Yükseköğrenimin sosyal faydası var. Çünkü yükseköğrenim toplumda yatay ve dikey mobilite sağlar. Örneğin fakirin çocuğu yükseköğrenim yaparak daha yüksek gelir sağlar. Veya işçinin çocuğu yönetici olur. Yine, farklı eğitim yaparak, avukatın çocuğu mühendis olur. Eğer eğitim paralı olursa, yalnızca parası olanlar okur... Toplumda Hindistan’daki gibi 'kast' sistemi meydana gelir.

Sonuç: Türkiye gibi gelişme yolunda olan bir ülkede yükseköğrenimin devlet tarafından sunulması ve parasız olması gerekiyor.

Bilimsel makalelerde neden payımız yüz binde 5. Türkiye’de yayınlanan bilimsel makale sayısı ABD’de yayınlananların sadece ve sadece: yüz binde üçü!

İlköğretimden itibaren öğrenciyi tanıma teknikleri geliştirilerek ve yetenek ağırlıklı değerlendirme yöntemleriyle etkin bir yönlendirme yapılmalıdır. Altıncı ve yedinci sınıftan itibaren de mesleğe yönlendirmek amacıyla seçmeli derslere ağırlık verilmelidir.

Okullardaki müfredat programları üniversiteye giriş ile uyumlu hale getirilmelidir.

İlköğretimden sonra belli meslek liselerine geçiş sağlanmalıdır.

Meslek liselerinin oranı, diğer liselere göre artırılmalıdır, yani yüzde 80’lere çıkarılmalı, eğitim kalitesi, niteliği yükseltilmelidir. Bu okullardan mezun olanlar kısa yoldan mesleğe atılmalıdır. Üniversite kapılarında bekletilmemeli. Mesleki ve teknik ortaöğretim kurumları ile meslek yüksekokulları arasında program bütünlüğü sağlanmalıdır.

Orta öğretim, program türünü esas alan, yatay ve dikey geçişlere imkân veren, çağdaş bir rehberlik ve yönlendirme hizmetiyle sınavsız üniversite sistemine etkin geçişi sağlayan yapıya kavuşturulmalıdır.

Örgün ve yaygın meslekî- teknik eğitime ve beceri kazandırıcı eğitime ağırlık verilmeli eğitim programları meslek standartlarına dayalı, modern ve çağdaş olarak yeniden düzenlenmelidir.

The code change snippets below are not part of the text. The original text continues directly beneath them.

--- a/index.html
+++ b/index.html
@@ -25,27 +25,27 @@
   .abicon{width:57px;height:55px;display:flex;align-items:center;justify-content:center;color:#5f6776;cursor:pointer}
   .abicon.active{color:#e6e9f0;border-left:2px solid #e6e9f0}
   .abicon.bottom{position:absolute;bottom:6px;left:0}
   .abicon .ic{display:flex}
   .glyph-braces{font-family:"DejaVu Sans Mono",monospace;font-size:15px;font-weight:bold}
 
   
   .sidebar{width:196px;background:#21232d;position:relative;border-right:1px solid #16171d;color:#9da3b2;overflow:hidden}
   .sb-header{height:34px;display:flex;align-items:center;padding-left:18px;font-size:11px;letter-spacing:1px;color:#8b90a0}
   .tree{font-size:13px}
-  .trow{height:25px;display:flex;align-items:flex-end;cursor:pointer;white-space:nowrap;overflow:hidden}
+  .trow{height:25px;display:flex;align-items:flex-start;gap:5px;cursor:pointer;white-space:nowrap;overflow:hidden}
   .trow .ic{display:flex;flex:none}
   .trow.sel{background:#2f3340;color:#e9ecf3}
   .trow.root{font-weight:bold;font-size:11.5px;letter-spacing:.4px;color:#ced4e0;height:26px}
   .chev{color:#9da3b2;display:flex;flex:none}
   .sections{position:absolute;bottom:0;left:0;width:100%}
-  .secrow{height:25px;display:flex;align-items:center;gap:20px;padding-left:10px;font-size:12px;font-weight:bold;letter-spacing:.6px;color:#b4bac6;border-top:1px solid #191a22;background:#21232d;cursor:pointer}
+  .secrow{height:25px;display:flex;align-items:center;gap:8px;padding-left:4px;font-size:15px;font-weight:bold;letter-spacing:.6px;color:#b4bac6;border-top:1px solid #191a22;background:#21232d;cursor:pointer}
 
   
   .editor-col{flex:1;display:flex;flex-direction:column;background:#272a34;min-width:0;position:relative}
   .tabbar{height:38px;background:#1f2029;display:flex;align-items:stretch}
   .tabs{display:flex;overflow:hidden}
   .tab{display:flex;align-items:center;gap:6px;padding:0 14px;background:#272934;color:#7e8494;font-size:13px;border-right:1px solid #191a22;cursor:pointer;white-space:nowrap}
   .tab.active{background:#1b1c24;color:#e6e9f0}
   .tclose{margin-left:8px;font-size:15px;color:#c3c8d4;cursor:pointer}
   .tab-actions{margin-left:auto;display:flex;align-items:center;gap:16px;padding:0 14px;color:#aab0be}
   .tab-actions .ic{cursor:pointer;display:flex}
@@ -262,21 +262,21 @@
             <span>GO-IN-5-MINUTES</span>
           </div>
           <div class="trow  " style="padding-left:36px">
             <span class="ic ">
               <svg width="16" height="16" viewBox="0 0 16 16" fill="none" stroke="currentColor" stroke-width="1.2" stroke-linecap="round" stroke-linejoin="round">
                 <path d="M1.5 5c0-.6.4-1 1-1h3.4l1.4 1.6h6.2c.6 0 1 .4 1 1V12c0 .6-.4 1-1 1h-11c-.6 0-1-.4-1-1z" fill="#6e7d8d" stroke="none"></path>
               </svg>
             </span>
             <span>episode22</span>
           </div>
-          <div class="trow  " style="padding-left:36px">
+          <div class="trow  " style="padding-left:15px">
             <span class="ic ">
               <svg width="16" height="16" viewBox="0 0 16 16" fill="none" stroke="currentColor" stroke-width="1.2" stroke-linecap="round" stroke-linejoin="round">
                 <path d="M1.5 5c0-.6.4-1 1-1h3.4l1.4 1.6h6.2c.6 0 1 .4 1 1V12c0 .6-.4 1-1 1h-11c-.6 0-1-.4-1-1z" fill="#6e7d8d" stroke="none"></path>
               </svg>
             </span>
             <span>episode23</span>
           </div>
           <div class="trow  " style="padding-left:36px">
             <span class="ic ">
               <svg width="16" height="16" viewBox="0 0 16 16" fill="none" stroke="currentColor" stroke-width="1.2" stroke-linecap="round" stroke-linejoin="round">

Ortaöğretim başarısı ve okulu bitirme sınavı sonuçları birlikte değerlendirilerek üniversiteye kayıt yapılabilmelidir. Sınavsız olarak.

Açık öğretim yeniden düzenlenmeli, kontenjanları artırılmalı ve açık öğretime sınavsız öğrenci alınmalıdır. Beşikten mezara kadar eğitim sistemi ülkeye verilmelidir. Almanya’da olduğu gibi!.

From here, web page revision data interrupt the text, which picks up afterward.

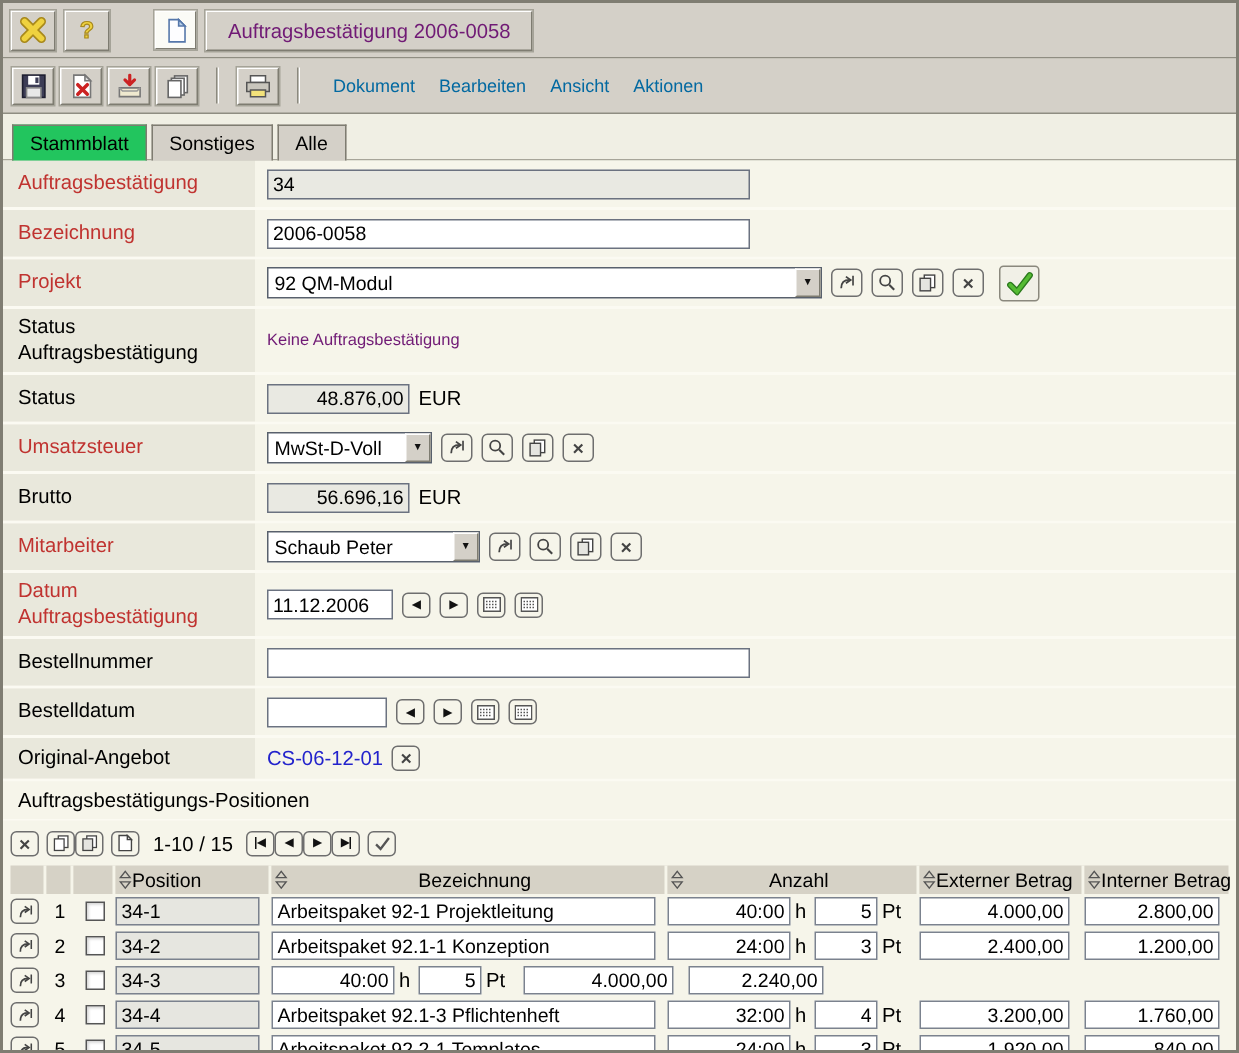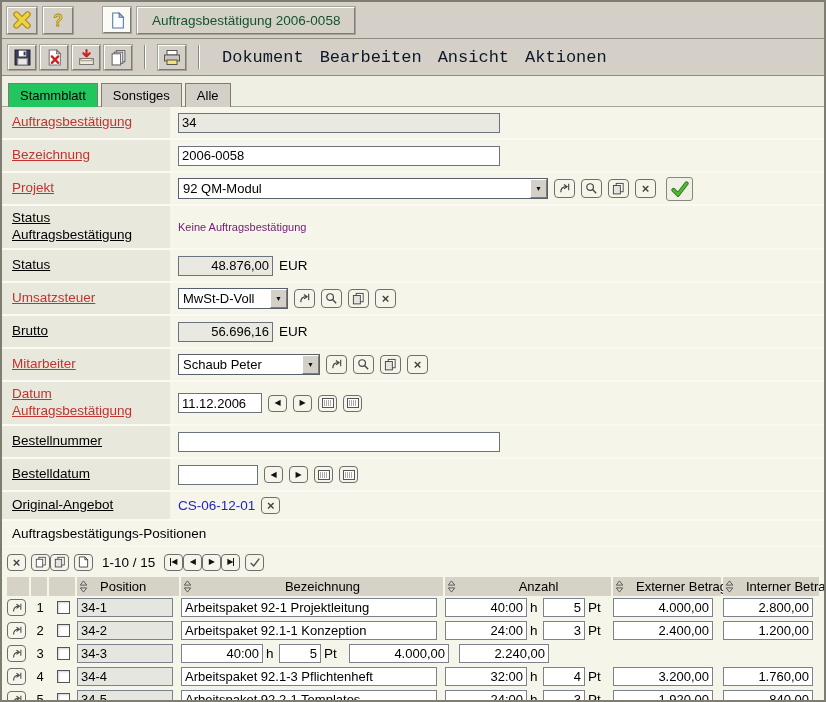--- a/index.html
+++ b/index.html
@@ -8,35 +8,35 @@
   .window{width:826px;height:702px;border:2px solid #7f7d72;background:#f6f5ea;overflow:hidden;position:relative;}
 
   
   .titlebar{height:37px;background:#d4d0c8;border-bottom:1px solid #8f8d82;display:flex;align-items:center;padding:0 5px;gap:6px;}
   .btn3d{display:inline-flex;align-items:center;justify-content:center;background:#d4d0c8;
          border:1px solid;border-color:#ffffff #7e7c71 #7e7c71 #ffffff;outline:1px solid #a5a398;cursor:pointer;}
   .tb-btn{width:30px;height:27px;}
   .doc-btn{width:28px;height:26px;background:#fbfbf6;margin-left:24px;}
   .title-tab{height:27px;display:flex;align-items:center;padding:0 14px;background:#d4d0c8;
              border:1px solid;border-color:#ffffff #7e7c71 #7e7c71 #ffffff;outline:1px solid #a5a398;
-             font-size:13.5px;color:#14532d;}
+             font-size:13.5px;color:#701a75;}
   .toolbar{height:37px;background:#d4d0c8;border-bottom:1px solid #8f8d82;display:flex;align-items:center;padding:0 6px;gap:4px;}
   .icon27{width:28px;height:25px;}
   .sep{width:2px;height:24px;border-left:1px solid #8b897e;border-right:1px solid #ffffff;margin:0 8px;}
   .menubar{display:flex;gap:16px;margin-left:10px;}
-  .menu-item{color:#0f172a;font-size:17px;cursor:pointer;font-family:Liberation Mono, monospace;}
+  .menu-item{color:#0369a1;font-size:12px;cursor:pointer;}
 
   
   .tabstrip{padding:6px 0 0 6px;display:flex;gap:3px;align-items:flex-end;border-bottom:1px solid #a7a599;background:#f0efe4;}
   .tab{padding:4px 11px 4px;background:#d4d0c8;border:1px solid #7e7c71;border-bottom:none;font-size:13px;cursor:pointer;position:relative;top:1px;}
   .tab.active{background:#22c55e;}
 
   
   .frow{display:flex;border-bottom:2px solid #fbfaf2;}
-  .frow .lbl{width:168px;background:#e9e8dc;padding:0 6px 0 10px;font-size:13.5px;display:flex;align-items:center;line-height:1.25;text-decoration:underline;}
+  .frow .lbl{width:168px;background:#e9e8dc;padding:0 6px 0 10px;font-size:13.5px;display:flex;align-items:center;line-height:1.25;}
   .frow .lbl.req{color:#c03330;}
   .frow .fld{flex:1;display:flex;align-items:center;padding:0 8px;gap:6px;background:#f6f5ea;}
   .h33{height:33px;} .h44{height:44px;} .h29{height:29px;}
   .inp{height:20px;border:1px solid #6b7280;background:#fff;font:13px "Liberation Sans",sans-serif;padding:0 3px;color:#000;}
   .inp.dis{background:#e9e9e2;}
   .inp.right{text-align:right;}
   .w322{width:322px;} .w95{width:95px;} .w84{width:84px;} .w80{width:80px;}
   .unit{font-size:13.5px;color:#000;}
   .statictext{font-size:11px;color:#701a75;}
   .fakeselect{display:inline-flex;align-items:stretch;border:1px solid #58606c;background:#fff;height:21px;cursor:pointer;}
@@ -53,21 +53,21 @@
   .navgl{font-size:8px;line-height:1;color:#111;display:flex;align-items:center;}
   .navbar{width:1px;height:8px;background:#111;display:inline-block;}
   .link{color:#2323cc;font-size:13.5px;cursor:pointer;text-decoration:none;}
 
   
   .section-title{height:26px;display:flex;align-items:center;padding-left:10px;font-size:13.5px;background:#f6f5ea;border-bottom:1px solid #fbfaf2;}
   .ptoolbar{display:flex;align-items:center;gap:5px;height:24px;margin:3px 0 3px 5px;font-size:13px;}
   .ptoolbar .pair{display:flex;}
   .pager{margin:0 4px;font-size:13.5px;}
   .thead{display:flex;margin-left:5px;}
-  .th{background:#d6d2c6;height:19px;display:flex;align-items:center;border-right:2px solid #f6f5ea;font-size:13px;padding:0 2px;gap:12px;}
+  .th{background:#d6d2c6;height:19px;display:flex;align-items:center;border-right:2px solid #f6f5ea;font-size:13px;padding:0 2px;gap:0;}
   .th .hl{flex:1;text-align:center;}
   .th .hl.left{text-align:left;}
   .th .hl.tight{flex:none;text-align:left;}
   .thw0{width:24px;} .thw1{width:18px;} .thw2{width:28px;} .thw3{width:104px;} .thw4{width:264px;}
   .thw5{width:168px;} .thw6{width:110px;} .thw7{width:96px;border-right:none;}
   .trow{display:flex;align-items:center;height:23px;margin-left:5px;}
   .c{display:flex;align-items:center;}
   .c-goto{width:24px;} .c-num{width:18px;justify-content:center;font-size:13px;} .c-check{width:28px;justify-content:center;}
   .c-pos{width:104px;} .c-bez{width:264px;} .c-anz{width:98px;gap:3px;} .c-pt{width:70px;gap:3px;} .c-ext{width:110px;} .c-int{width:96px;}
   .tin{height:19px;border:1px solid #7b828e;background:#fff;font:13px "Liberation Sans",sans-serif;padding:0 3px;color:#000;}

Çağın gerekleri ve ülkenin ihtiyaçlarına göre yeni fakülteler açılmalı, mevcut fakültelerin kontenjanları, verimlilikleri yeniden gözden geçirilmelidir.

Bilgisizliğin yarattığı sonuçlar yüzünden acı çekiyoruz, ne olur çekmeyelim ve 2023’ü alnımızın akıyla karşılayalım.”

Not: Bu yazıyı zamanında birinden esinlenerek yazmışım, ama kim olduğunu unutmuşum.